Дождь струился с него на паркет, он смеялся, полотенцем вытирая руки и волосы; а Вера запирала за ним дверь и бежала к окнам — словно он был птицей и мог вылететь. «Нагнитесь!» — сказала она: к затылку его пристал мокрый лист, а все только для того, чтобы понюхать, не пахнет ли он мальчишкой, воробьем, — да, он пахнул немножко Самом, этот взрослый, тридцатилетний человек. Он не ее. Она совсем одна. Оборвалось все, что тянула она за собою раньше, где-то еще между Штеттином и Парижем оборвалось оно — за то, что она всех любила, всему радовалась и никого не предпочитала. И теперь она стоит перед человеком, и у нее нет ничего, кроме какого-то странного восторга перед каждым его жестом — из этого восторга всякая на ее месте сделала бы счастье (в зверином тепле, в звериной полутьме), а она — нет. Может быть, потому, что не надо быть храброй, не надо быть сильной, самоуверенной, крепкой? Блаженны… Нет, она никак не вспомнит этот евангельский стих, и некого спросить — какие все безбожники кругом! И совершенство мое — безбожное тоже.

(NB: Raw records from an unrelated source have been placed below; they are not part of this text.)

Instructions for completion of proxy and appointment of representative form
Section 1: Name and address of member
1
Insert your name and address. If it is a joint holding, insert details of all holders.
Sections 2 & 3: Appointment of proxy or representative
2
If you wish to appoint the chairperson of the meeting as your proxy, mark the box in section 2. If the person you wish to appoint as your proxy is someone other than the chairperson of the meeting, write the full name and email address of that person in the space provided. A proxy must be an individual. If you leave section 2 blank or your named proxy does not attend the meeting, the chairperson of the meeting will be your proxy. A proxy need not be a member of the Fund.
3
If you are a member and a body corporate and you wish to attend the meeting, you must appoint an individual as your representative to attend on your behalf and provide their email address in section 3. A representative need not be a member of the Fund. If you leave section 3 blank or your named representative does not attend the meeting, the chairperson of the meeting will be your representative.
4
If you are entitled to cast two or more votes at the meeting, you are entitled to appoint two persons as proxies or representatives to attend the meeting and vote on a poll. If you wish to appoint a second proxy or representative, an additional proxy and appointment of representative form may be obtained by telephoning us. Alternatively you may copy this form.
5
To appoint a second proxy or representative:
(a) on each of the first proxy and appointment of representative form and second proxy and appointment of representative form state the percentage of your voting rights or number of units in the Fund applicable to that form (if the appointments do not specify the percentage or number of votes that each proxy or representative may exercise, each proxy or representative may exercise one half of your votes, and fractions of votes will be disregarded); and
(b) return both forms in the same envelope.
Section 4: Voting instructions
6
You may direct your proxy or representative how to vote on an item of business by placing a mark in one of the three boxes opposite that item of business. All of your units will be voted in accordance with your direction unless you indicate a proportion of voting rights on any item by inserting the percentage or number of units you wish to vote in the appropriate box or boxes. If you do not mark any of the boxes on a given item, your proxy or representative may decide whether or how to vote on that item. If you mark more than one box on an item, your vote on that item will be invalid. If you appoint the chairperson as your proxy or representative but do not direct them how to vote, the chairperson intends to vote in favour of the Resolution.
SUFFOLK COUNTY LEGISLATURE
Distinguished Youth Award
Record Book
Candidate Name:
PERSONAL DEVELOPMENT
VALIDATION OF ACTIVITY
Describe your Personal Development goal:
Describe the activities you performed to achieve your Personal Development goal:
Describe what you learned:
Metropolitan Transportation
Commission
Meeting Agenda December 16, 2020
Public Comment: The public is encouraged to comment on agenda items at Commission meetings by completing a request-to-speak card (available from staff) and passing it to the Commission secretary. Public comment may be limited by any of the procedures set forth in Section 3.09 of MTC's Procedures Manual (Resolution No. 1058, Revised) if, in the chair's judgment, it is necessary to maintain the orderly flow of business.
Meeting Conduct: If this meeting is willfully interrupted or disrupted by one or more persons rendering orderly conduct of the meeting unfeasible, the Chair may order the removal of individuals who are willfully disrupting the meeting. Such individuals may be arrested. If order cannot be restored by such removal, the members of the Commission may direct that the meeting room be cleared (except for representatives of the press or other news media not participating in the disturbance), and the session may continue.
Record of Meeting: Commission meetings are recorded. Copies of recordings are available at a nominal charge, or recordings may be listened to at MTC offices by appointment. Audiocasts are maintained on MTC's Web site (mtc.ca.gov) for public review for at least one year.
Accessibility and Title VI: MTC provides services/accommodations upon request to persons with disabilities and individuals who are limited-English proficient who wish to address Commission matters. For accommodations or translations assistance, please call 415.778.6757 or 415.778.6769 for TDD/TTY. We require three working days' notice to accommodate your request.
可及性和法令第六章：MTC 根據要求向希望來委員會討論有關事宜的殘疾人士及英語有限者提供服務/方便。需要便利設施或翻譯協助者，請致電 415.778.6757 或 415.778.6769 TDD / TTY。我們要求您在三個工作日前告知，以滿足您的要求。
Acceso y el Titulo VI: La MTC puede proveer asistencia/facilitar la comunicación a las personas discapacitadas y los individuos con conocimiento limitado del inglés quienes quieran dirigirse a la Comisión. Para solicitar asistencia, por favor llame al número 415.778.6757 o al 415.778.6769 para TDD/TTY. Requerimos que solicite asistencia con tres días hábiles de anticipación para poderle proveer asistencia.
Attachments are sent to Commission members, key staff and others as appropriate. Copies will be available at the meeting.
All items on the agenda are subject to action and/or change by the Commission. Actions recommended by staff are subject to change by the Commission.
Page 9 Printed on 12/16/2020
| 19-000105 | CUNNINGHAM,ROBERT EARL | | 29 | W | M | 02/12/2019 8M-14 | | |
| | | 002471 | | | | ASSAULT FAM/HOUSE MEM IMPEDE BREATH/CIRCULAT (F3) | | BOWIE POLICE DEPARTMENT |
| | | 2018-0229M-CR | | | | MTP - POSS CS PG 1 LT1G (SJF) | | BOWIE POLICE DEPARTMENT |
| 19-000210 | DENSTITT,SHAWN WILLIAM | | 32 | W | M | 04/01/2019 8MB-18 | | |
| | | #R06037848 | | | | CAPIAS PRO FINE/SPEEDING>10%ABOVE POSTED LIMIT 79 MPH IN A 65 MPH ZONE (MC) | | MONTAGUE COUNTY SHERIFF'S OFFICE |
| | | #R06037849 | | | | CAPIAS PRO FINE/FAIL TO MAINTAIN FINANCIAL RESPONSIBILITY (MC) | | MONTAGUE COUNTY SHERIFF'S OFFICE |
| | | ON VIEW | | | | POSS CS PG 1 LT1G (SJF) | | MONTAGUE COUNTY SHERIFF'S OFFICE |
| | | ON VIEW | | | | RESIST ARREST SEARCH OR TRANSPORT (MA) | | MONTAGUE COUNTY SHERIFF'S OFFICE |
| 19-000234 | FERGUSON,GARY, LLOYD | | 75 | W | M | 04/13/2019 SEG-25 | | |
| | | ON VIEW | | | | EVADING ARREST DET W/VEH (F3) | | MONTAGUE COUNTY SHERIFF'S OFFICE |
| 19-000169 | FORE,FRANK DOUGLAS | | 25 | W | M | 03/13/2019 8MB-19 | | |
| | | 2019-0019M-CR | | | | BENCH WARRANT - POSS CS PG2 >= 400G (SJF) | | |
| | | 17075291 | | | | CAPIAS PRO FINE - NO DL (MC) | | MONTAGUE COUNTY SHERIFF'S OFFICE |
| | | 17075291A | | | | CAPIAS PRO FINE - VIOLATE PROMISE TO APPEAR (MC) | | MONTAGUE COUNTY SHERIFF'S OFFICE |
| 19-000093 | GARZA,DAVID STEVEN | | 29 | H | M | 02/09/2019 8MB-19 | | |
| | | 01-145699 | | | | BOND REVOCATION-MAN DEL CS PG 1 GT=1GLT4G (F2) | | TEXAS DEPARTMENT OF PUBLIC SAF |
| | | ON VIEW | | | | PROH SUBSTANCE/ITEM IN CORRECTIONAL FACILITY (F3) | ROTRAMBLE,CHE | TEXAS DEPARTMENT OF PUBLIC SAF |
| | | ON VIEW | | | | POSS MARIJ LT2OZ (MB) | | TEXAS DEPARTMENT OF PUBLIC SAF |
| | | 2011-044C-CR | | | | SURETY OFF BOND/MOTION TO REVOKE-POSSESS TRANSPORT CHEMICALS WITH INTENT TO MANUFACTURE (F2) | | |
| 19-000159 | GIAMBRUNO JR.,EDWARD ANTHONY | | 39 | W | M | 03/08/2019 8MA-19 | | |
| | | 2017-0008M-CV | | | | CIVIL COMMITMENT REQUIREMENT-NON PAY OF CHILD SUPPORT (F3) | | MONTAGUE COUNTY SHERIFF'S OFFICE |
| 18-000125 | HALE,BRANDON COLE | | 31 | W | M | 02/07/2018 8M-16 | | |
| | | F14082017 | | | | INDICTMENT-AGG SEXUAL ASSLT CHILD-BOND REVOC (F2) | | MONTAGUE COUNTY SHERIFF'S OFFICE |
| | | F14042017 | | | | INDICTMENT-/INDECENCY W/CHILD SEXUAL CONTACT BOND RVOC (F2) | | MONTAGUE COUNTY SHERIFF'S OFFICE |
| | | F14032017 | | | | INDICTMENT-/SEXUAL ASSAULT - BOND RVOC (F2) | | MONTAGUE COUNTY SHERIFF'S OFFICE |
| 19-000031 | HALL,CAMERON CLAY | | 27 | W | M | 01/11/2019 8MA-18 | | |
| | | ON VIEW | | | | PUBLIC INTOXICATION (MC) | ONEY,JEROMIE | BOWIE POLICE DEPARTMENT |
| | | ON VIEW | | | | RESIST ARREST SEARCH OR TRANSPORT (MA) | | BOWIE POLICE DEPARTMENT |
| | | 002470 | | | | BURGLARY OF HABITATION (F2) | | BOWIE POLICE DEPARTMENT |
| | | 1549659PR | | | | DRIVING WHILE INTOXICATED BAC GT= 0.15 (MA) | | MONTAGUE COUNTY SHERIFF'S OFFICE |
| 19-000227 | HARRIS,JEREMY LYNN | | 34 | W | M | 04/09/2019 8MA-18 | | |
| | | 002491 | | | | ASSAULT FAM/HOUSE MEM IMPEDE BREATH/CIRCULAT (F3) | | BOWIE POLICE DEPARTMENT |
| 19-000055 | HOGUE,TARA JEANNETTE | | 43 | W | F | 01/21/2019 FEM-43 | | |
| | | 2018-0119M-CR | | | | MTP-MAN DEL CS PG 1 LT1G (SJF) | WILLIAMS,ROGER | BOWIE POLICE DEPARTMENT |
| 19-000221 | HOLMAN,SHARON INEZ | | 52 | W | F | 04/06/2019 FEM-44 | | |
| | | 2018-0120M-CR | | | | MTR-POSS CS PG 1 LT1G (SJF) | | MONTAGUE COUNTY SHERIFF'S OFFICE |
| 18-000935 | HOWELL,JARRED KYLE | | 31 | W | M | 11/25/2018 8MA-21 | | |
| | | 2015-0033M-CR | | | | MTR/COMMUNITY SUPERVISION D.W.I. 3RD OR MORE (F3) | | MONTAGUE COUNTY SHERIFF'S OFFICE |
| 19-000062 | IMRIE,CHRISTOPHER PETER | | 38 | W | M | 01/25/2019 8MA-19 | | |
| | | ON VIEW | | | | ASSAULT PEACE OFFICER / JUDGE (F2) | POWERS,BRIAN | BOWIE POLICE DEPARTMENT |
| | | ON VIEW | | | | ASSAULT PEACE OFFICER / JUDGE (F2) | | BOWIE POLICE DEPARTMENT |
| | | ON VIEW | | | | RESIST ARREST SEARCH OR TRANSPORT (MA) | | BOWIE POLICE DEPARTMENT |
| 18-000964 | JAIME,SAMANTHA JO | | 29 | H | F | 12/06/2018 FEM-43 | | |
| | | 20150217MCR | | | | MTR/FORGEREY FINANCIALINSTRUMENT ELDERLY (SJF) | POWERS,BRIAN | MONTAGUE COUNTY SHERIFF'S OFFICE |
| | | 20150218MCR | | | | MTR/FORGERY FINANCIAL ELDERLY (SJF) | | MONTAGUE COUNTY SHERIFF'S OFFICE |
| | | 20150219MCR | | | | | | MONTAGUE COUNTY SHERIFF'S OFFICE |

— Эй, где вы там? Смотрите, я нашла сиреневое счастье.

— Где? Где? Дайте его собачке, — пусть она его съест… Вера села на постели и зажгла свет. Все было тихо, гроза давно кончилась. «И не убила меня, — насмешливо сказала себе Вера, — хоть я и на седьмом этаже». И вдруг она ясно представила себе, как в электрический счетчик, висящий в прихожей, бьет молния, бежит по проводам и, из этой маленькой круглой лампы, с ночного столика, убивает ее. И тогда наступает тьма.

И в это мгновенье рушится все: и старая дача, где-то там, на севере, на северо-востоке (почему-то чудом уцелевшая до сих пор), и рододендрон в саду Лизи, и дорога в Болье, и от всего Средиземного моря не остается ни одного единственного синего лоскутка; в это мгновенье вечной тьмы рассыпается в прах Париж с Дашковским, могила Александра Альбертовича, все, все, что только было, что прошло по сердцу, что запомнилось и что забылось, — все без остатка пропадает, проваливается вселенная.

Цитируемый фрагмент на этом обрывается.